** Task instructions **
1 - Could you output everything from "An example of" down to "generator required maintenance." in the passage on ac-coupled inverter systems, keeping the wording unchanged?
2 - Can you turn the paragraph beginning "The central element of the stand-alone grid" in the passage on ac-coupled inverter systems into a short bulleted list that keeps its main facts?

In ac-coupled multicluster systems, SMA Sunny Boy inverters communicate with Sunny Island battery-based inverters via a shielded RS485 communication cable. When the batteries are completely charged and the ac-load demand is low, the Sunny Island uses frequency-shift power control to gently throttle down the power output of the grid-direct SMA inverters. These frequency shifts prevent battery overcharging and are independent of any other communication functions between the inverters. Unlike the operation of ac-coupled solutions from other manufacturers that use frequency shift to completely drop ac-coupled grid-direct inverters off-line, SMA’s fully integrated approach allows the ac-coupled string inverters to remain online during frequency shift while operating at lower power levels (see Figure 6).

Most ac-coupled systems that utilize SMA’s battery-based and grid-direct inverter products do not require any additional components such as relays and remote disconnects to manage power production when ac production exceeds the on-site load. In addition, if the battery reaches a preset low state-of-charge threshold, a load-shedding contactor can be programmed to open to prevent an over-discharge of the battery, which could cause the individual cluster to disconnect from the system. With a portion of the loads off-line, the ac-coupled charging sources continue to charge the battery bank. When a sufficient battery state of charge is achieved, all loads are automatically reconnected to the ac-distribution system.

The MCB includes several heavy-duty contactors. Each generator contactor connects grid-forming generators, such as those used in high-power diesel generating plants. When the generator voltage and frequency parameters are within limits, the Sunny Island synchronizes with the generator voltage and frequency reference and uses both generator power and ac renewable energy sources to either supplement loads or charge the battery banks. If an inverter cluster fails or is switched off, the generator contact automatically closes and the generator is directly connected to the loads. If the generator fails, the system quickly disconnects it and maintains power to the loads via the batteries and the available renewable energy sources. This system redundancy ensures that power is still available for the ac loads, even when one component fails.

An example of an off-grid, ac-coupled multicluster power supply system is on Scotland’s Isle of Eigg. The island is part of the Scottish Inner Hebrides chain and is approximately 12 square miles with a population of 90. Due to high costs, the island has not yet been connected to the mainland’s powerdistribution grid, which is about 10 miles away. Until 2008, diesel generators supplied the island with electricity and the entire ac-distribution network had to be taken off-line when a generator required maintenance.

Since 2008, the islanders have reaped the benefits of a modern 3-phase electricity grid, 95% of which is supplied by renewable energy sources. This ac-coupled hybrid system integrates hydroelectric, wind and solar generation. Generator operation is limited to times when the combined renewable generation sources do not fully meet the load demand. Although gridquality power is now available 24 hours a day, electricity costs for the islanders have fallen by more than 60%.

The central element of the stand-alone grid is the SMA MCB-12, which serves as the distribution hub for four Sunny Island clusters. Each cluster is rated at 15 kWac. Three hydro turbines with a total generation capacity of 110 kW, four small wind turbines with a total capacity of 24 kW, and a 32 kW PV plant provide a diverse supply of electricity. Two 64 kW diesel generators serve as backup. Each cluster’s battery bank has a storage capacity of 2,242 Ah at 48 Vdc nominal and can meet the island’s load for approximately 24 hours.

** Information **
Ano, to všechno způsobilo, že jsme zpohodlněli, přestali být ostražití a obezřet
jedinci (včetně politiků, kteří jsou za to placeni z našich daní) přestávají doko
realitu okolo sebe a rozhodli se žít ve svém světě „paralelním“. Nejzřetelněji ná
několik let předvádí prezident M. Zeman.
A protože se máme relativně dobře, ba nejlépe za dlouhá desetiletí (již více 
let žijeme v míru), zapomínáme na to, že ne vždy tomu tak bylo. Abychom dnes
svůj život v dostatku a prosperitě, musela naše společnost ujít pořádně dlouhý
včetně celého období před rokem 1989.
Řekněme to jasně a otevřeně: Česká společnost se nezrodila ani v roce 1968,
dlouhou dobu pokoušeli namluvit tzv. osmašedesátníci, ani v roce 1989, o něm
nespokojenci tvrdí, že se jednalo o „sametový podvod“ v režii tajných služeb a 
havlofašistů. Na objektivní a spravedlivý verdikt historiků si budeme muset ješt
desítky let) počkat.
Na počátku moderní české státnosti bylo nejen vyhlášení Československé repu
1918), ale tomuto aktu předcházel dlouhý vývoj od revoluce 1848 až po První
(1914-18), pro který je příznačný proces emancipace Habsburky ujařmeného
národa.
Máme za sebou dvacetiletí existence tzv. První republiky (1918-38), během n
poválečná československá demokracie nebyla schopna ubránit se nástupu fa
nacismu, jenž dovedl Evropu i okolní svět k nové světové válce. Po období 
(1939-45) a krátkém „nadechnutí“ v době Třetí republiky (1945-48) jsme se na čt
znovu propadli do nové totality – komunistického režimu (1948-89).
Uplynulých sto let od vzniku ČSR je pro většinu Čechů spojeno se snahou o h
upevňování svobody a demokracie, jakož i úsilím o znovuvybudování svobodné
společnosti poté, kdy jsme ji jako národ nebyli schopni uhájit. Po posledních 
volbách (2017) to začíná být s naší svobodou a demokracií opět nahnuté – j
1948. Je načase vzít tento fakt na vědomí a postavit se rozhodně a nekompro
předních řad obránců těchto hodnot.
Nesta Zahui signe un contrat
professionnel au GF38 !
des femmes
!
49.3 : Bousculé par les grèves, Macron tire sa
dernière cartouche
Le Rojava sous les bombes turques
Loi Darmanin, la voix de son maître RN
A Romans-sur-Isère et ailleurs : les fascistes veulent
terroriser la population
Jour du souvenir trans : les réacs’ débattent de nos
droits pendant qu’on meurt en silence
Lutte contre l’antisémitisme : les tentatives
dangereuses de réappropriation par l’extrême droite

** Responses for each task **
1 -
An example of an off-grid, ac-coupled multicluster power supply system is on Scotland’s Isle of Eigg. The island is part of the Scottish Inner Hebrides chain and is approximately 12 square miles with a population of 90. Due to high costs, the island has not yet been connected to the mainland’s powerdistribution grid, which is about 10 miles away. Until 2008, diesel generators supplied the island with electricity and the entire ac-distribution network had to be taken off-line when a generator required maintenance.

2 -
- The SMA MCB-12 is the distribution hub for four Sunny Island clusters, each rated at 15 kWac.
- Generation comes from three hydro turbines (110 kW total), four small wind turbines (24 kW total) and a 32 kW PV plant.
- Two 64 kW diesel generators serve as backup.
- Each cluster's battery bank stores 2,242 Ah at 48 Vdc nominal and can meet the island's load for about 24 hours.